◆ **EXERCISE**
Copy out every line of the listing below without any change, and leave the pictures out of your answer.

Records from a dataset

************

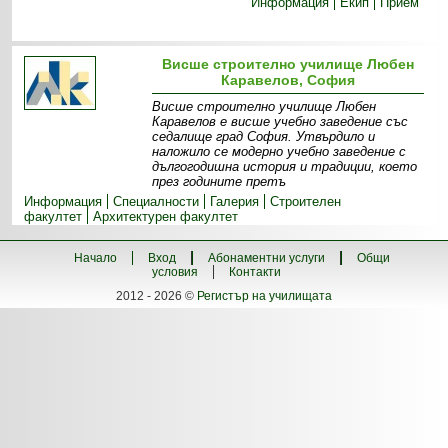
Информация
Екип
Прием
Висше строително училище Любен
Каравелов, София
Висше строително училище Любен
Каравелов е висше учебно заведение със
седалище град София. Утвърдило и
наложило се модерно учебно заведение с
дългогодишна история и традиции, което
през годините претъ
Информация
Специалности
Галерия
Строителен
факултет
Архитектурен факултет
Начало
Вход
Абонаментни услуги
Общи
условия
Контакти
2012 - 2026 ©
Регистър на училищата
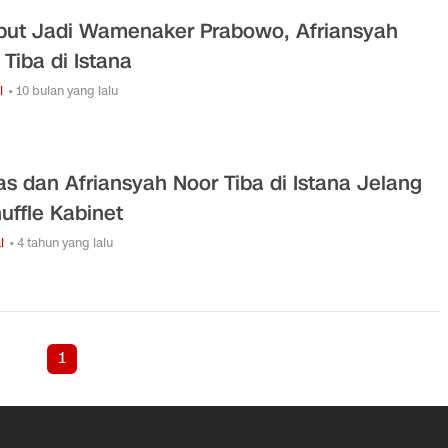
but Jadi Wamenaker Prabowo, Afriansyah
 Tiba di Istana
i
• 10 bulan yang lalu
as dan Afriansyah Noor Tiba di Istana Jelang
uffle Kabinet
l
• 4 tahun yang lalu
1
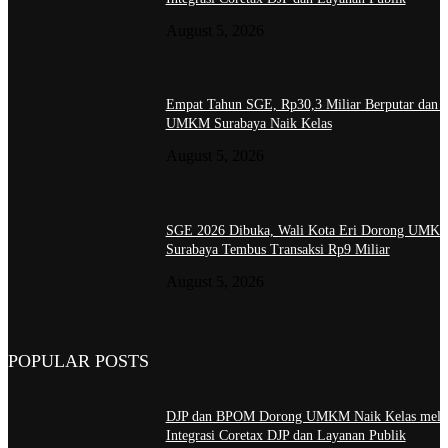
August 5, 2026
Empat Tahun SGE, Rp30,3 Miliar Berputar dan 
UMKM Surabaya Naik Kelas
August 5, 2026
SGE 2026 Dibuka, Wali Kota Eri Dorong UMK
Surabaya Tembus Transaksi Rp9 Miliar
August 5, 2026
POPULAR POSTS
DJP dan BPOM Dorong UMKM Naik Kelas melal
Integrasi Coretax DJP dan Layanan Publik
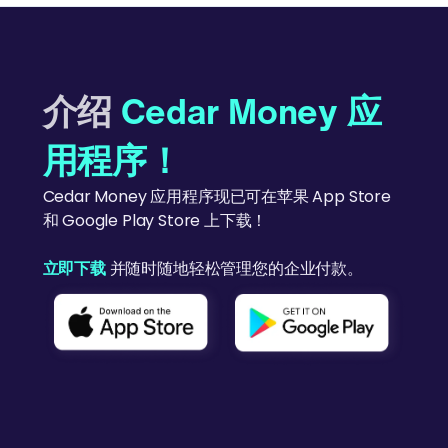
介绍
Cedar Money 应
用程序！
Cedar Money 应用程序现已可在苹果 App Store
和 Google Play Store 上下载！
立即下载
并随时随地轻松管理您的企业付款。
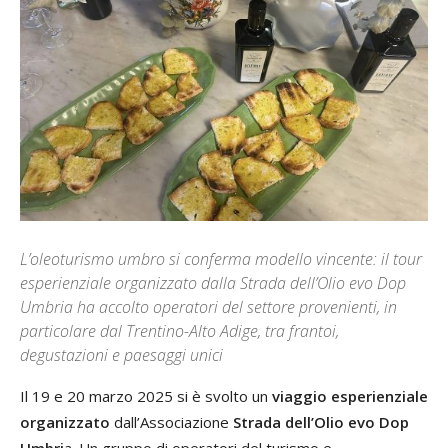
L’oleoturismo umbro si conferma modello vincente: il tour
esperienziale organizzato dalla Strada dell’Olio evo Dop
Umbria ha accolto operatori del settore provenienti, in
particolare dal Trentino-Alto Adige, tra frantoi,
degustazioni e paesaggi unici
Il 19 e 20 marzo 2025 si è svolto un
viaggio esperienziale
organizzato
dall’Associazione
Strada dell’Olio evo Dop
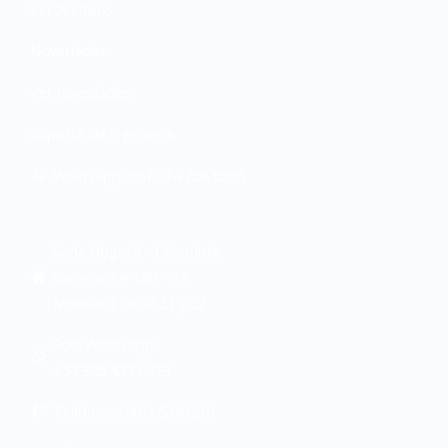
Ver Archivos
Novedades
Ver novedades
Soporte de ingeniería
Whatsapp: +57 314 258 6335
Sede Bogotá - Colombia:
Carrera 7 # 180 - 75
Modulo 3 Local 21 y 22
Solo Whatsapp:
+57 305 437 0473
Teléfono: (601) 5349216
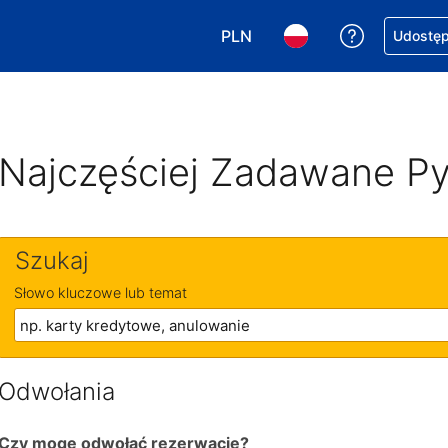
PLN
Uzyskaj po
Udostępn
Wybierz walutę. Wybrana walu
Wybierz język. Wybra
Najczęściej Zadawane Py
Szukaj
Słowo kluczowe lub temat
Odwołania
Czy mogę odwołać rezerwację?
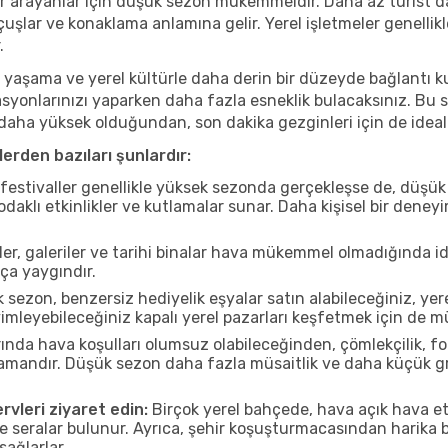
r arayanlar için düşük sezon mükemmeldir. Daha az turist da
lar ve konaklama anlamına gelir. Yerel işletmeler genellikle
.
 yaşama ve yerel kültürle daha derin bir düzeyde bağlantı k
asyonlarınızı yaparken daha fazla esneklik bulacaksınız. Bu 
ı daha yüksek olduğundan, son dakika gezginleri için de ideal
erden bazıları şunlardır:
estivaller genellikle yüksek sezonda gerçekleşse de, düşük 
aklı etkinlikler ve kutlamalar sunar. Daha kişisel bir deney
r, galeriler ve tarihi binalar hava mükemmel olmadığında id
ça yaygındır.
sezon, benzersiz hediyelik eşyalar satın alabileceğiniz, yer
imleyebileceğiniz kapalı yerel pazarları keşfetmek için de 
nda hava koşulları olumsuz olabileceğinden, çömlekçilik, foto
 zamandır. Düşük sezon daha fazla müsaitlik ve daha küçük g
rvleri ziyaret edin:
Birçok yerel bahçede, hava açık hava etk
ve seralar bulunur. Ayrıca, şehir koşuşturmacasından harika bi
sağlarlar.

************

◆ **EXPECTED ANSWER**
Информация
Екип
Прием
Висше строително училище Любен
Каравелов, София
Висше строително училище Любен
Каравелов е висше учебно заведение със
седалище град София. Утвърдило и
наложило се модерно учебно заведение с
дългогодишна история и традиции, което
през годините претъ
Информация
Специалности
Галерия
Строителен
факултет
Архитектурен факултет
Начало
Вход
Абонаментни услуги
Общи
условия
Контакти
2012 - 2026 ©
Регистър на училищата
but Jadi Wamenaker Prabowo, Afriansyah
 Tiba di Istana
i
• 10 bulan yang lalu
as dan Afriansyah Noor Tiba di Istana Jelang
uffle Kabinet
l
• 4 tahun yang lalu
1
August 5, 2026
Empat Tahun SGE, Rp30,3 Miliar Berputar dan 
UMKM Surabaya Naik Kelas
August 5, 2026
SGE 2026 Dibuka, Wali Kota Eri Dorong UMK
Surabaya Tembus Transaksi Rp9 Miliar
August 5, 2026
POPULAR POSTS
DJP dan BPOM Dorong UMKM Naik Kelas melal
Integrasi Coretax DJP dan Layanan Publik
介绍
Cedar Money 应
用程序！
Cedar Money 应用程序现已可在苹果 App Store
和 Google Play Store 上下载！
立即下载
并随时随地轻松管理您的企业付款。
L’oleoturismo umbro si conferma modello vincente: il tour
esperienziale organizzato dalla Strada dell’Olio evo Dop
Umbria ha accolto operatori del settore provenienti, in
particolare dal Trentino-Alto Adige, tra frantoi,
degustazioni e paesaggi unici
Il 19 e 20 marzo 2025 si è svolto un
viaggio esperienziale
organizzato
dall’Associazione
Strada dell’Olio evo Dop
Ver Archivos
Novedades
Ver novedades
Soporte de ingeniería
Whatsapp: +57 314 258 6335
Sede Bogotá - Colombia:
Carrera 7 # 180 - 75
Modulo 3 Local 21 y 22
Solo Whatsapp:
+57 305 437 0473
Teléfono: (601) 5349216
PLN
Uzyskaj po
Udostępn
Wybierz walutę. Wybrana walu
Wybierz język. Wybra
Najczęściej Zadawane Py
Szukaj
Słowo kluczowe lub temat
Odwołania
Czy mogę odwołać rezerwację?
r arayanlar için düşük sezon mükemmeldir. Daha az turist da
lar ve konaklama anlamına gelir. Yerel işletmeler genellikle
.
 yaşama ve yerel kültürle daha derin bir düzeyde bağlantı k
asyonlarınızı yaparken daha fazla esneklik bulacaksınız. Bu 
ı daha yüksek olduğundan, son dakika gezginleri için de ideal
erden bazıları şunlardır:
estivaller genellikle yüksek sezonda gerçekleşse de, düşük 
aklı etkinlikler ve kutlamalar sunar. Daha kişisel bir deney
r, galeriler ve tarihi binalar hava mükemmel olmadığında id
ça yaygındır.
sezon, benzersiz hediyelik eşyalar satın alabileceğiniz, yer
imleyebileceğiniz kapalı yerel pazarları keşfetmek için de 
nda hava koşulları olumsuz olabileceğinden, çömlekçilik, foto
 zamandır. Düşük sezon daha fazla müsaitlik ve daha küçük g
rvleri ziyaret edin:
Birçok yerel bahçede, hava açık hava etk
ve seralar bulunur. Ayrıca, şehir koşuşturmacasından harika bi
sağlarlar.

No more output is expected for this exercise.